DATA EXCERPTS START

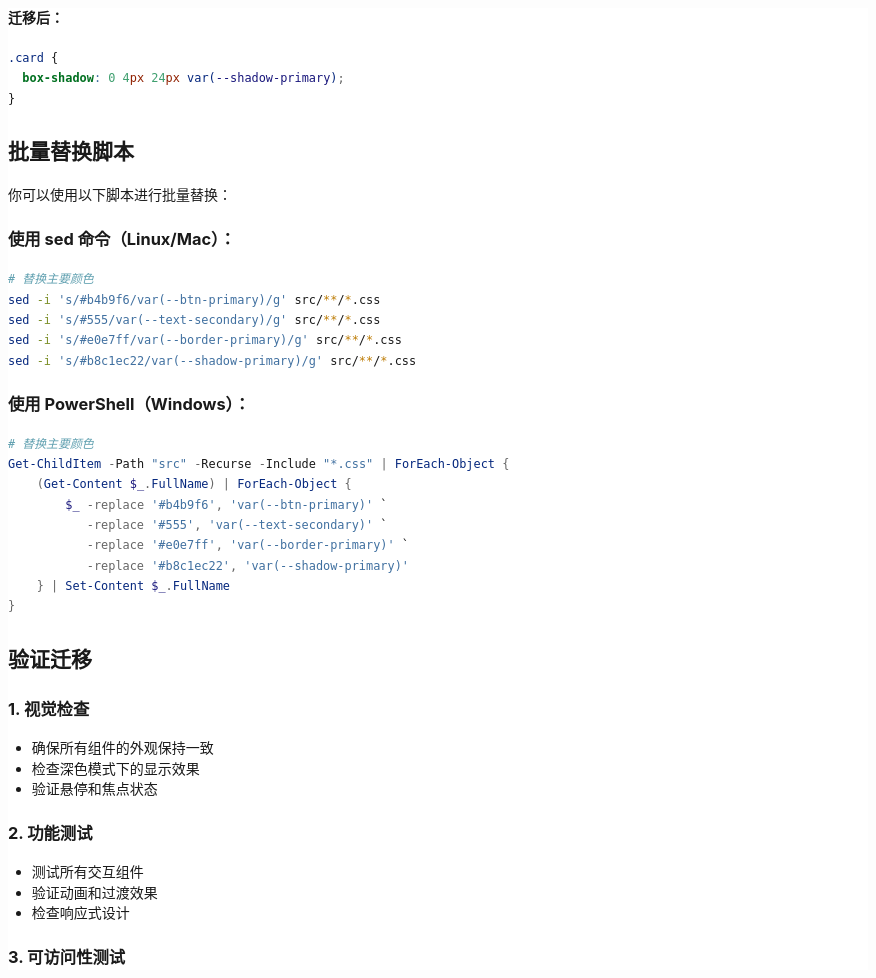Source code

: #### 迁移后：

```css
.card {
  box-shadow: 0 4px 24px var(--shadow-primary);
}
```

## 批量替换脚本

你可以使用以下脚本进行批量替换：

### 使用 sed 命令（Linux/Mac）：

```bash
# 替换主要颜色
sed -i 's/#b4b9f6/var(--btn-primary)/g' src/**/*.css
sed -i 's/#555/var(--text-secondary)/g' src/**/*.css
sed -i 's/#e0e7ff/var(--border-primary)/g' src/**/*.css
sed -i 's/#b8c1ec22/var(--shadow-primary)/g' src/**/*.css
```

### 使用 PowerShell（Windows）：

```powershell
# 替换主要颜色
Get-ChildItem -Path "src" -Recurse -Include "*.css" | ForEach-Object {
    (Get-Content $_.FullName) | ForEach-Object {
        $_ -replace '#b4b9f6', 'var(--btn-primary)' `
           -replace '#555', 'var(--text-secondary)' `
           -replace '#e0e7ff', 'var(--border-primary)' `
           -replace '#b8c1ec22', 'var(--shadow-primary)'
    } | Set-Content $_.FullName
}
```

## 验证迁移

### 1. 视觉检查

- 确保所有组件的外观保持一致
- 检查深色模式下的显示效果
- 验证悬停和焦点状态

### 2. 功能测试

- 测试所有交互组件
- 验证动画和过渡效果
- 检查响应式设计

### 3. 可访问性测试
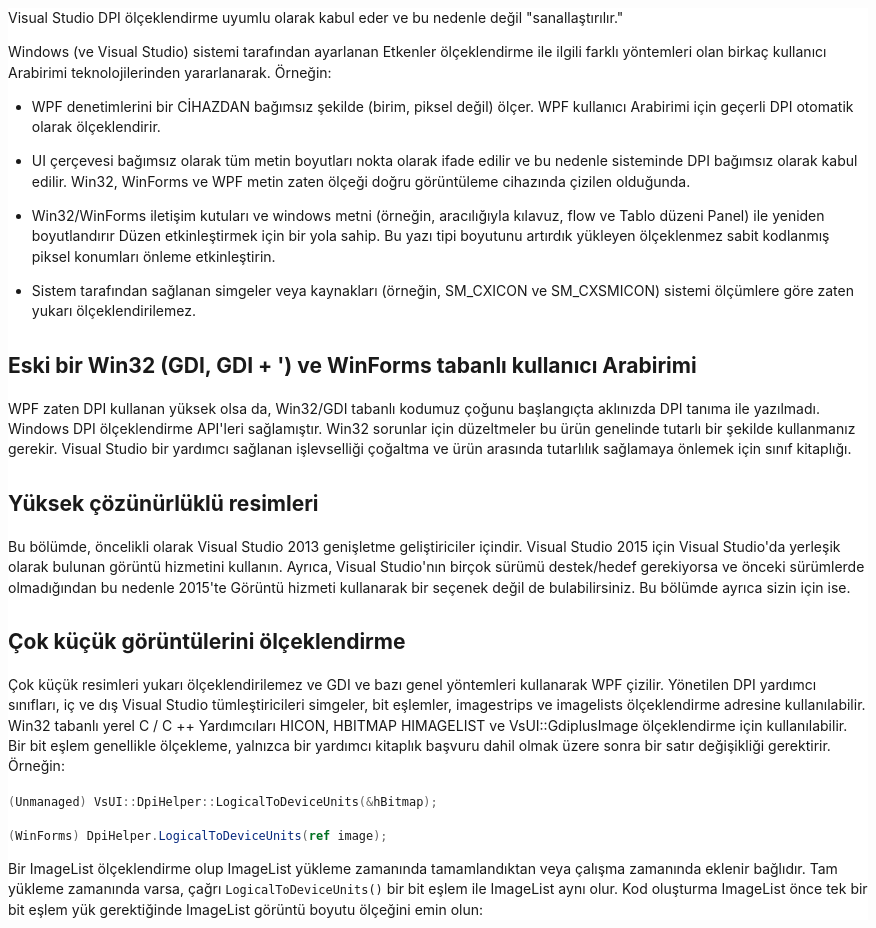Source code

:   Visual Studio DPI ölçeklendirme uyumlu olarak kabul eder ve bu nedenle değil "sanallaştırılır."

  Windows (ve Visual Studio) sistemi tarafından ayarlanan Etkenler ölçeklendirme ile ilgili farklı yöntemleri olan birkaç kullanıcı Arabirimi teknolojilerinden yararlanarak. Örneğin:

- WPF denetimlerini bir CİHAZDAN bağımsız şekilde (birim, piksel değil) ölçer. WPF kullanıcı Arabirimi için geçerli DPI otomatik olarak ölçeklendirir.

- UI çerçevesi bağımsız olarak tüm metin boyutları nokta olarak ifade edilir ve bu nedenle sisteminde DPI bağımsız olarak kabul edilir. Win32, WinForms ve WPF metin zaten ölçeği doğru görüntüleme cihazında çizilen olduğunda.

- Win32/WinForms iletişim kutuları ve windows metni (örneğin, aracılığıyla kılavuz, flow ve Tablo düzeni Panel) ile yeniden boyutlandırır Düzen etkinleştirmek için bir yola sahip. Bu yazı tipi boyutunu artırdık yükleyen ölçeklenmez sabit kodlanmış piksel konumları önleme etkinleştirin.

- Sistem tarafından sağlanan simgeler veya kaynakları (örneğin, SM_CXICON ve SM_CXSMICON) sistemi ölçümlere göre zaten yukarı ölçeklendirilemez.

## <a name="older-win32-gdi-gdi-and-winforms-based-ui"></a>Eski bir Win32 (GDI, GDI + ') ve WinForms tabanlı kullanıcı Arabirimi
WPF zaten DPI kullanan yüksek olsa da, Win32/GDI tabanlı kodumuz çoğunu başlangıçta aklınızda DPI tanıma ile yazılmadı. Windows DPI ölçeklendirme API'leri sağlamıştır. Win32 sorunlar için düzeltmeler bu ürün genelinde tutarlı bir şekilde kullanmanız gerekir. Visual Studio bir yardımcı sağlanan işlevselliği çoğaltma ve ürün arasında tutarlılık sağlamaya önlemek için sınıf kitaplığı.

## <a name="high-resolution-images"></a>Yüksek çözünürlüklü resimleri
Bu bölümde, öncelikli olarak Visual Studio 2013 genişletme geliştiriciler içindir. Visual Studio 2015 için Visual Studio'da yerleşik olarak bulunan görüntü hizmetini kullanın. Ayrıca, Visual Studio'nın birçok sürümü destek/hedef gerekiyorsa ve önceki sürümlerde olmadığından bu nedenle 2015'te Görüntü hizmeti kullanarak bir seçenek değil de bulabilirsiniz. Bu bölümde ayrıca sizin için ise.

## <a name="scaling-up-images-that-are-too-small"></a>Çok küçük görüntülerini ölçeklendirme
Çok küçük resimleri yukarı ölçeklendirilemez ve GDI ve bazı genel yöntemleri kullanarak WPF çizilir. Yönetilen DPI yardımcı sınıfları, iç ve dış Visual Studio tümleştiricileri simgeler, bit eşlemler, imagestrips ve imagelists ölçeklendirme adresine kullanılabilir. Win32 tabanlı yerel C / C ++ Yardımcıları HICON, HBITMAP HIMAGELIST ve VsUI::GdiplusImage ölçeklendirme için kullanılabilir. Bir bit eşlem genellikle ölçekleme, yalnızca bir yardımcı kitaplık başvuru dahil olmak üzere sonra bir satır değişikliği gerektirir. Örneğin:

```cpp
(Unmanaged) VsUI::DpiHelper::LogicalToDeviceUnits(&hBitmap);
```

```csharp
(WinForms) DpiHelper.LogicalToDeviceUnits(ref image);
```

Bir ImageList ölçeklendirme olup ImageList yükleme zamanında tamamlandıktan veya çalışma zamanında eklenir bağlıdır. Tam yükleme zamanında varsa, çağrı `LogicalToDeviceUnits()` bir bit eşlem ile ImageList aynı olur. Kod oluşturma ImageList önce tek bir bit eşlem yük gerektiğinde ImageList görüntü boyutu ölçeğini emin olun:
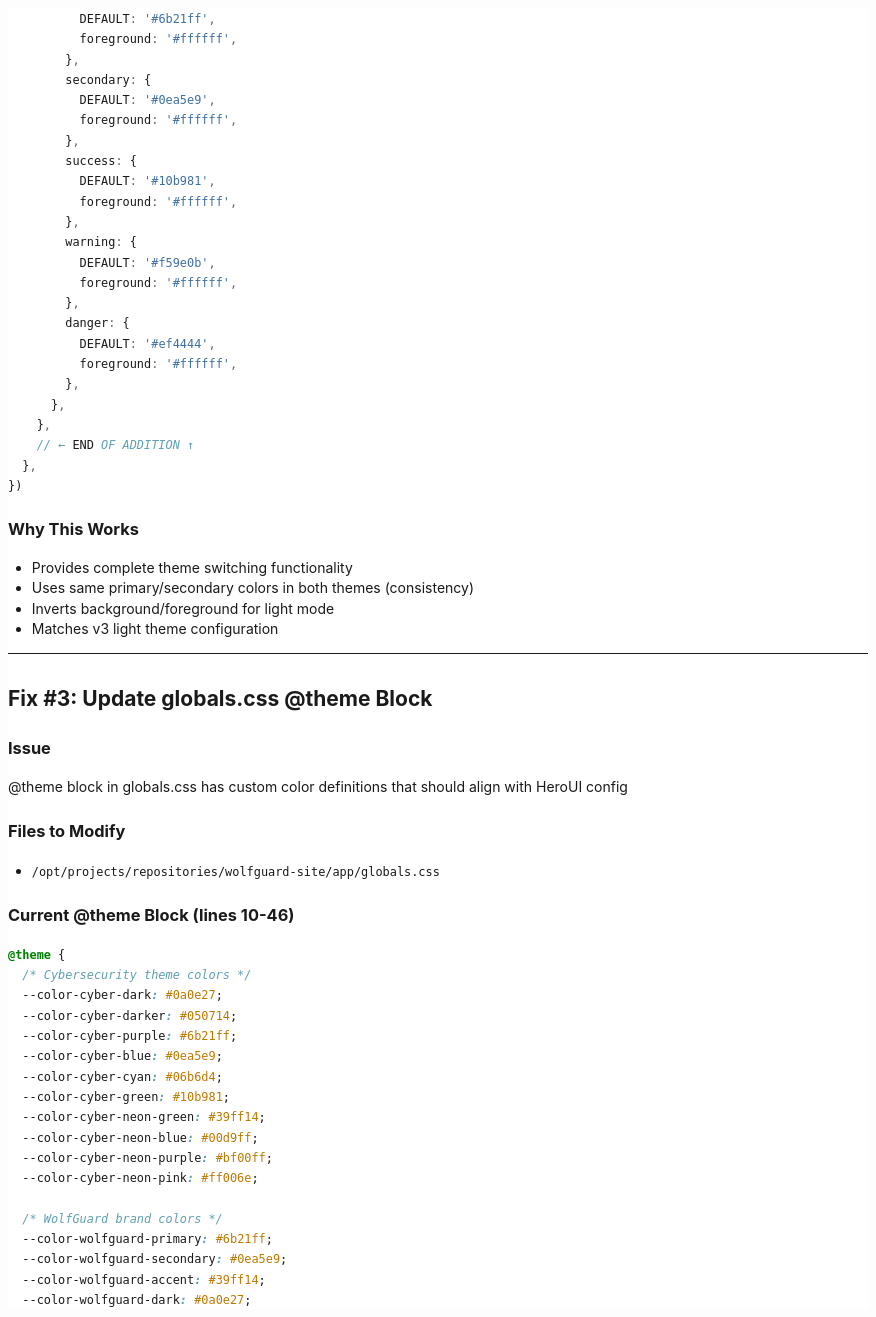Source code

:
 ```typescript
          DEFAULT: '#6b21ff',
          foreground: '#ffffff',
        },
        secondary: {
          DEFAULT: '#0ea5e9',
          foreground: '#ffffff',
        },
        success: {
          DEFAULT: '#10b981',
          foreground: '#ffffff',
        },
        warning: {
          DEFAULT: '#f59e0b',
          foreground: '#ffffff',
        },
        danger: {
          DEFAULT: '#ef4444',
          foreground: '#ffffff',
        },
      },
    },
    // ← END OF ADDITION ↑
  },
})
```

### Why This Works
- Provides complete theme switching functionality
- Uses same primary/secondary colors in both themes (consistency)
- Inverts background/foreground for light mode
- Matches v3 light theme configuration

---

## Fix #3: Update globals.css @theme Block

### Issue
@theme block in globals.css has custom color definitions that should align with HeroUI config

### Files to Modify
- `/opt/projects/repositories/wolfguard-site/app/globals.css`

### Current @theme Block (lines 10-46)
```css
@theme {
  /* Cybersecurity theme colors */
  --color-cyber-dark: #0a0e27;
  --color-cyber-darker: #050714;
  --color-cyber-purple: #6b21ff;
  --color-cyber-blue: #0ea5e9;
  --color-cyber-cyan: #06b6d4;
  --color-cyber-green: #10b981;
  --color-cyber-neon-green: #39ff14;
  --color-cyber-neon-blue: #00d9ff;
  --color-cyber-neon-purple: #bf00ff;
  --color-cyber-neon-pink: #ff006e;

  /* WolfGuard brand colors */
  --color-wolfguard-primary: #6b21ff;
  --color-wolfguard-secondary: #0ea5e9;
  --color-wolfguard-accent: #39ff14;
  --color-wolfguard-dark: #0a0e27;
```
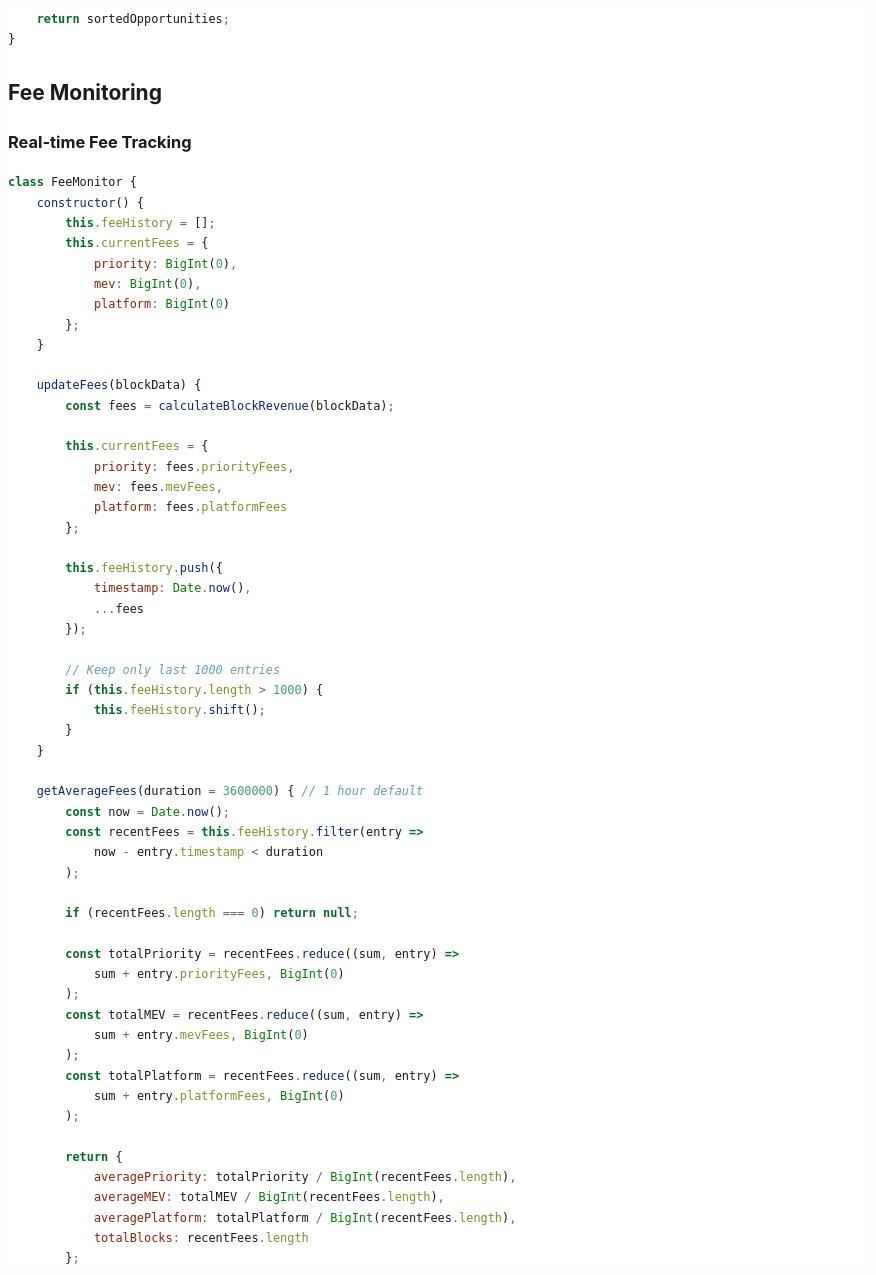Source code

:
 ```javascript
    return sortedOpportunities;
}
```

## Fee Monitoring

### Real-time Fee Tracking

```javascript
class FeeMonitor {
    constructor() {
        this.feeHistory = [];
        this.currentFees = {
            priority: BigInt(0),
            mev: BigInt(0),
            platform: BigInt(0)
        };
    }
    
    updateFees(blockData) {
        const fees = calculateBlockRevenue(blockData);
        
        this.currentFees = {
            priority: fees.priorityFees,
            mev: fees.mevFees,
            platform: fees.platformFees
        };
        
        this.feeHistory.push({
            timestamp: Date.now(),
            ...fees
        });
        
        // Keep only last 1000 entries
        if (this.feeHistory.length > 1000) {
            this.feeHistory.shift();
        }
    }
    
    getAverageFees(duration = 3600000) { // 1 hour default
        const now = Date.now();
        const recentFees = this.feeHistory.filter(entry => 
            now - entry.timestamp < duration
        );
        
        if (recentFees.length === 0) return null;
        
        const totalPriority = recentFees.reduce((sum, entry) => 
            sum + entry.priorityFees, BigInt(0)
        );
        const totalMEV = recentFees.reduce((sum, entry) => 
            sum + entry.mevFees, BigInt(0)
        );
        const totalPlatform = recentFees.reduce((sum, entry) => 
            sum + entry.platformFees, BigInt(0)
        );
        
        return {
            averagePriority: totalPriority / BigInt(recentFees.length),
            averageMEV: totalMEV / BigInt(recentFees.length),
            averagePlatform: totalPlatform / BigInt(recentFees.length),
            totalBlocks: recentFees.length
        };
```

DATA EXCERPTS END

▸ TASK INSTRUCTIONS:
Check each line of the listing for "duration", and copy the ones that hold it.

▸ RESPONSE TO THIS EXERCISE:
    getAverageFees(duration = 3600000) { // 1 hour default
            now - entry.timestamp < duration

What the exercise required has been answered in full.